What is expected:
In the listing that follows, the lines starting at the one containing "Montreal contro Hanfmann, per Flavio è" and ending at the one containing "travers la porte" are to be returned exactly, both boundary lines included, and no others.

Data records:
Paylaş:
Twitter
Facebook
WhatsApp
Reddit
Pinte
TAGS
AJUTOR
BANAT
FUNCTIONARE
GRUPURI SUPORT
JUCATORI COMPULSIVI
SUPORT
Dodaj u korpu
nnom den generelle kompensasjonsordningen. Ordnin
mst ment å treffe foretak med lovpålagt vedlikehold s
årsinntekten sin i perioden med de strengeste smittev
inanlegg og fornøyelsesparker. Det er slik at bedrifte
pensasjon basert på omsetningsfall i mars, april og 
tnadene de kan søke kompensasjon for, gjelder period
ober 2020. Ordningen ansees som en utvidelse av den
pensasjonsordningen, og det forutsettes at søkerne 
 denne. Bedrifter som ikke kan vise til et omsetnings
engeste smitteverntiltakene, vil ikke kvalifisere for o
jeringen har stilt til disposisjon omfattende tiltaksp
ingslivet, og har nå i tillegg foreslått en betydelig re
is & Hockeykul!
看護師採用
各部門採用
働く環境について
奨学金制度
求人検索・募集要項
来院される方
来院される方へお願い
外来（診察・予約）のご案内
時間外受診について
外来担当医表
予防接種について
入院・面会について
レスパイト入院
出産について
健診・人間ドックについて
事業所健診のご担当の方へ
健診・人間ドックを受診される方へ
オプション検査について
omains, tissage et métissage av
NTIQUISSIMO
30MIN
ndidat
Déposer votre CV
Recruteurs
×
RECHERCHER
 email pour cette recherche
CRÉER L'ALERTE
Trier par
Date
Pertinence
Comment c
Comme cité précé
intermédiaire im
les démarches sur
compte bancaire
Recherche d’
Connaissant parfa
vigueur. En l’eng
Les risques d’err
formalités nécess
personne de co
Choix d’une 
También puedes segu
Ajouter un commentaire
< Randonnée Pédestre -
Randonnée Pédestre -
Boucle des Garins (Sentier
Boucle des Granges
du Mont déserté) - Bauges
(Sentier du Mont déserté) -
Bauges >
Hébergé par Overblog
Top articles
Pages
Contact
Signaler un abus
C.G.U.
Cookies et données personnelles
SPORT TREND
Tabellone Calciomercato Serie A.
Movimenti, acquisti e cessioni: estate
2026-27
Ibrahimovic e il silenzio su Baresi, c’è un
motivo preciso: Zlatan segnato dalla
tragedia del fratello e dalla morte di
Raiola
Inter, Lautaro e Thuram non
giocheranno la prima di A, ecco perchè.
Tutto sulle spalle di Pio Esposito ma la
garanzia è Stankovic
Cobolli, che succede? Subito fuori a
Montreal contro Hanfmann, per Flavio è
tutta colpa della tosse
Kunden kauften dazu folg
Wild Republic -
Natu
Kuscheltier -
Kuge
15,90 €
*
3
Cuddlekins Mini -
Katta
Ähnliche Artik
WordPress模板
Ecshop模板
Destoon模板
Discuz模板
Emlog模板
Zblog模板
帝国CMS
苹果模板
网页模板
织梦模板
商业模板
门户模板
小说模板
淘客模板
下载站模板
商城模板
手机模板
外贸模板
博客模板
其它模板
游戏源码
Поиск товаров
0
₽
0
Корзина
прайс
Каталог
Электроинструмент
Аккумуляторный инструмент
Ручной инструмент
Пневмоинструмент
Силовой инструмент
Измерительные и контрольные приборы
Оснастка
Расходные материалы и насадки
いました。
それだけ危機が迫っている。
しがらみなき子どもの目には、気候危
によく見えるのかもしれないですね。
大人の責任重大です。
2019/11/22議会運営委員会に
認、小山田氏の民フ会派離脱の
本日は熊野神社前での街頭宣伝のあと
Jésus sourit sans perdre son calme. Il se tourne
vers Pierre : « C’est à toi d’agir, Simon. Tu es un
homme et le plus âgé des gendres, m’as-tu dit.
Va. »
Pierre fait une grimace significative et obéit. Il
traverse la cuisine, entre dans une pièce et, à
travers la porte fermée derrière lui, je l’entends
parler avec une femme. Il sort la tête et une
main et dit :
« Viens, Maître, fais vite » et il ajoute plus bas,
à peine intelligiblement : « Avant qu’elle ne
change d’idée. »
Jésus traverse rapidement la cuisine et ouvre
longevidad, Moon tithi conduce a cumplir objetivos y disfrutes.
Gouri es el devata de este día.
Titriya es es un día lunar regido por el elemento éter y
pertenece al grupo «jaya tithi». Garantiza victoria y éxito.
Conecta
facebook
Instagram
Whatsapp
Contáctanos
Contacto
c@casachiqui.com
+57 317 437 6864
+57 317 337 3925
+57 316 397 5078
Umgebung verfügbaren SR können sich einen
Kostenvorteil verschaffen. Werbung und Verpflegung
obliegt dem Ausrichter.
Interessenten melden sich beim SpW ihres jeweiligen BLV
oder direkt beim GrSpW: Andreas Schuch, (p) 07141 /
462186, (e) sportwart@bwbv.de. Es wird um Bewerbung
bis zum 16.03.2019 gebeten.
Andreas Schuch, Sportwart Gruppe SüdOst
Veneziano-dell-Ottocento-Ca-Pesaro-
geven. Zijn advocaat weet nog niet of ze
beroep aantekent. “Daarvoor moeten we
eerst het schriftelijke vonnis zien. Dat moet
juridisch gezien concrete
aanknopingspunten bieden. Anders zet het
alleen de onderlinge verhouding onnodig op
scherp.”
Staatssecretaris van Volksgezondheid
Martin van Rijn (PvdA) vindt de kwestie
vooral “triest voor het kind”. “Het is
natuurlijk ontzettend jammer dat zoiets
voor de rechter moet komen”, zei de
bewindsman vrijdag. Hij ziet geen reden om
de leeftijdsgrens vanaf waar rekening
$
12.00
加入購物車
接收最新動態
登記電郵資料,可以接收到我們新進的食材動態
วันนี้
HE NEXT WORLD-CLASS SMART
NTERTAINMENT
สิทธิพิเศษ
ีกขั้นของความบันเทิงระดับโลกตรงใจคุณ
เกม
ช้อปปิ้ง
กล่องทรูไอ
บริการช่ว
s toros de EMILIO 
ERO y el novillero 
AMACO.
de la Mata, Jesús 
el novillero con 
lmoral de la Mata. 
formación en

Solution to this exercise:
Montreal contro Hanfmann, per Flavio è
tutta colpa della tosse
Kunden kauften dazu folg
Wild Republic -
Natu
Kuscheltier -
Kuge
15,90 €
*
3
Cuddlekins Mini -
Katta
Ähnliche Artik
WordPress模板
Ecshop模板
Destoon模板
Discuz模板
Emlog模板
Zblog模板
帝国CMS
苹果模板
网页模板
织梦模板
商业模板
门户模板
小说模板
淘客模板
下载站模板
商城模板
手机模板
外贸模板
博客模板
其它模板
游戏源码
Поиск товаров
0
₽
0
Корзина
прайс
Каталог
Электроинструмент
Аккумуляторный инструмент
Ручной инструмент
Пневмоинструмент
Силовой инструмент
Измерительные и контрольные приборы
Оснастка
Расходные материалы и насадки
いました。
それだけ危機が迫っている。
しがらみなき子どもの目には、気候危
によく見えるのかもしれないですね。
大人の責任重大です。
2019/11/22議会運営委員会に
認、小山田氏の民フ会派離脱の
本日は熊野神社前での街頭宣伝のあと
Jésus sourit sans perdre son calme. Il se tourne
vers Pierre : « C’est à toi d’agir, Simon. Tu es un
homme et le plus âgé des gendres, m’as-tu dit.
Va. »
Pierre fait une grimace significative et obéit. Il
traverse la cuisine, entre dans une pièce et, à
travers la porte fermée derrière lui, je l’entends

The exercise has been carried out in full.